Source data

══════════

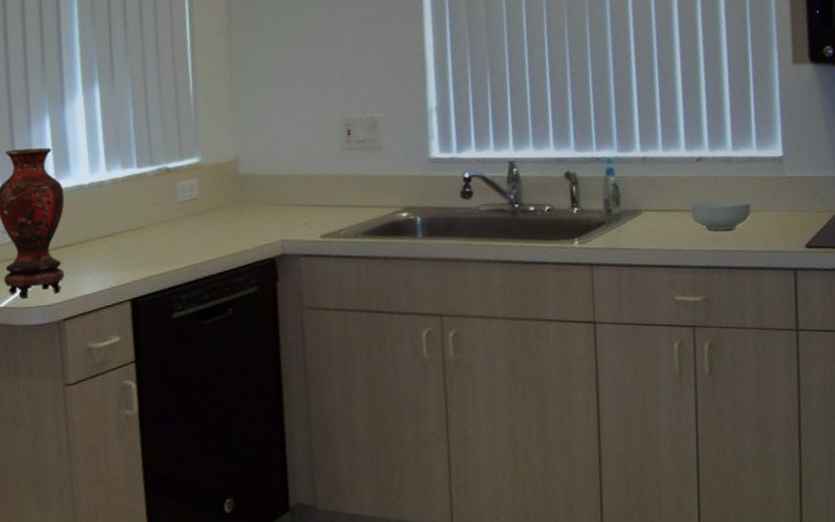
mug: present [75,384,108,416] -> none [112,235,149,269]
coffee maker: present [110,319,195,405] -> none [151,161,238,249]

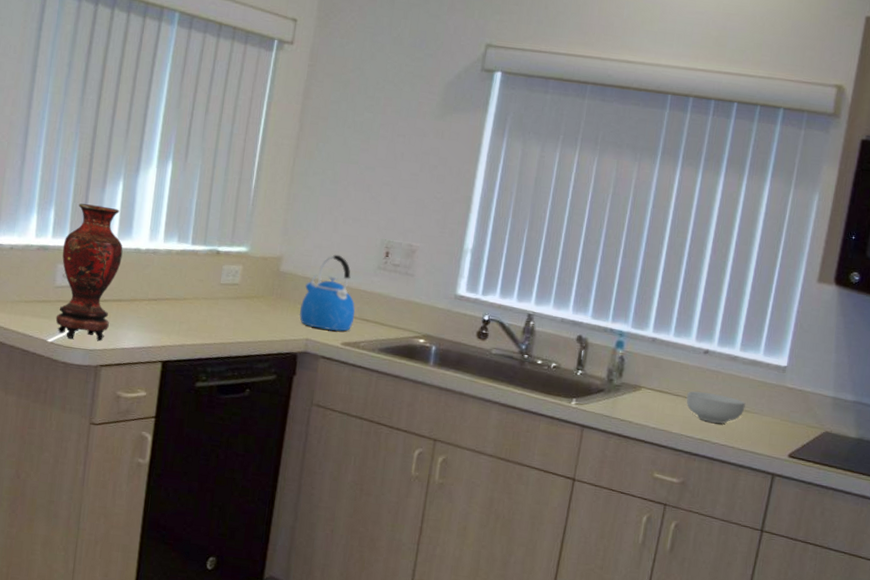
kettle: none [268,144,329,227] -> present [299,254,355,332]

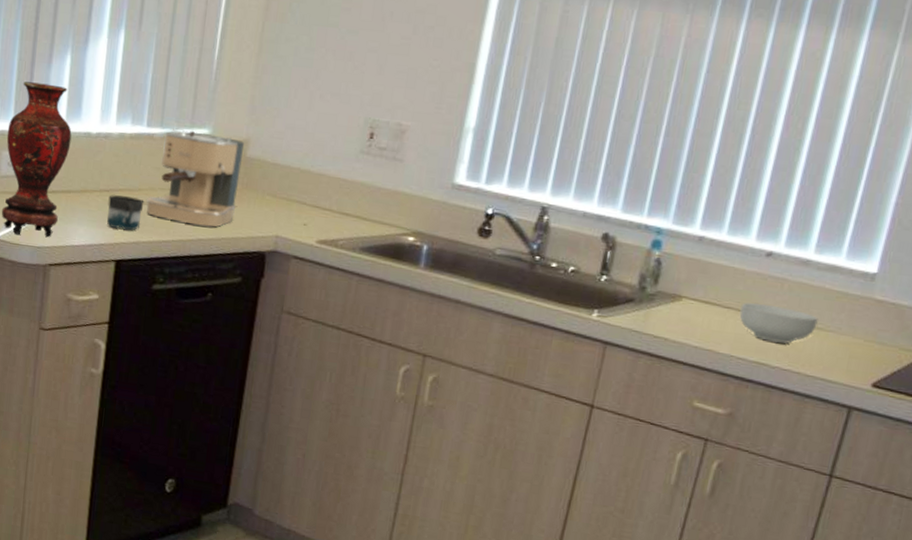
mug: none [155,303,189,335] -> present [107,195,144,231]
coffee maker: none [191,245,279,332] -> present [146,128,245,227]
kettle: present [299,254,355,332] -> none [268,136,333,228]

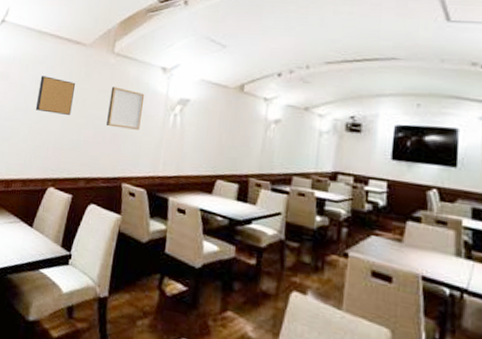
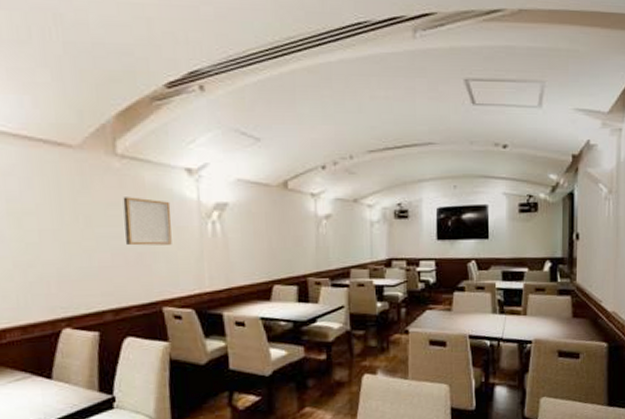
wall art: present [35,76,76,115] -> none [12,191,72,239]

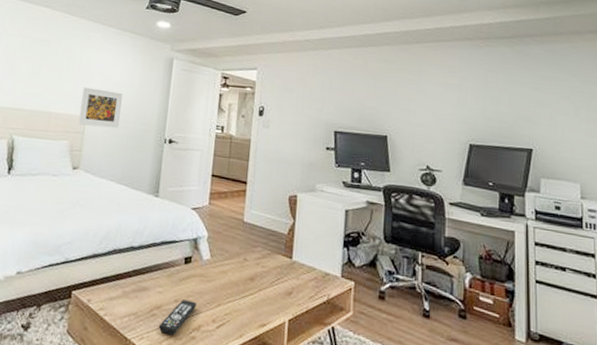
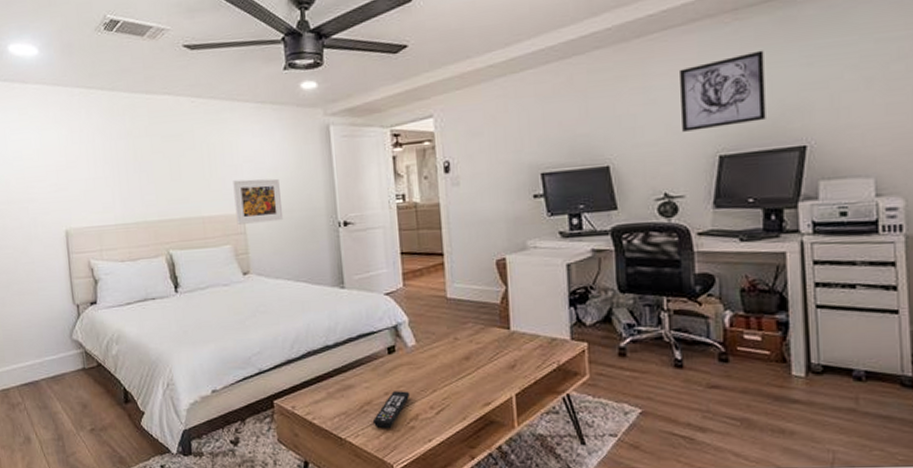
wall art: none [444,71,505,124] -> present [680,50,766,132]

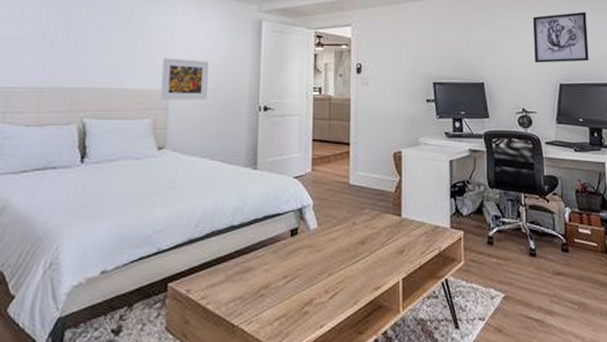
remote control: present [372,391,410,429] -> none [267,274,308,315]

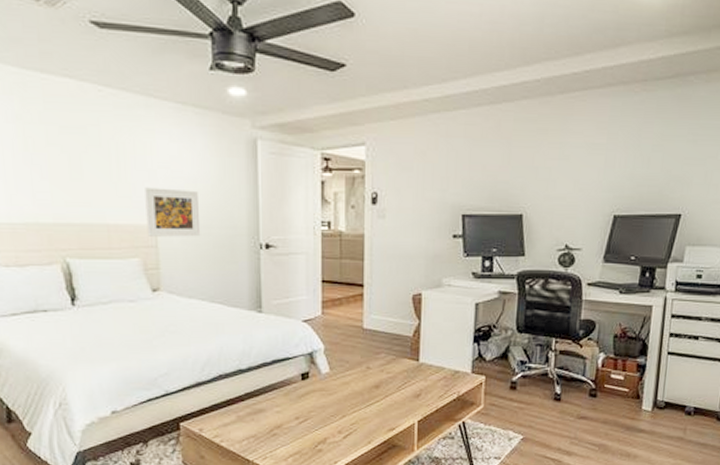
wall art: present [533,11,589,63] -> none [587,122,662,190]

══════════

Problem requirements
What you return must match, line for line, the records from the line containing "mug: none [155,303,189,335]" through their end, with both ends included and no pictures.

Your solution
mug: none [155,303,189,335] -> present [107,195,144,231]
coffee maker: none [191,245,279,332] -> present [146,128,245,227]
kettle: present [299,254,355,332] -> none [268,136,333,228]

wall art: present [35,76,76,115] -> none [12,191,72,239]

wall art: none [444,71,505,124] -> present [680,50,766,132]

remote control: present [372,391,410,429] -> none [267,274,308,315]

wall art: present [533,11,589,63] -> none [587,122,662,190]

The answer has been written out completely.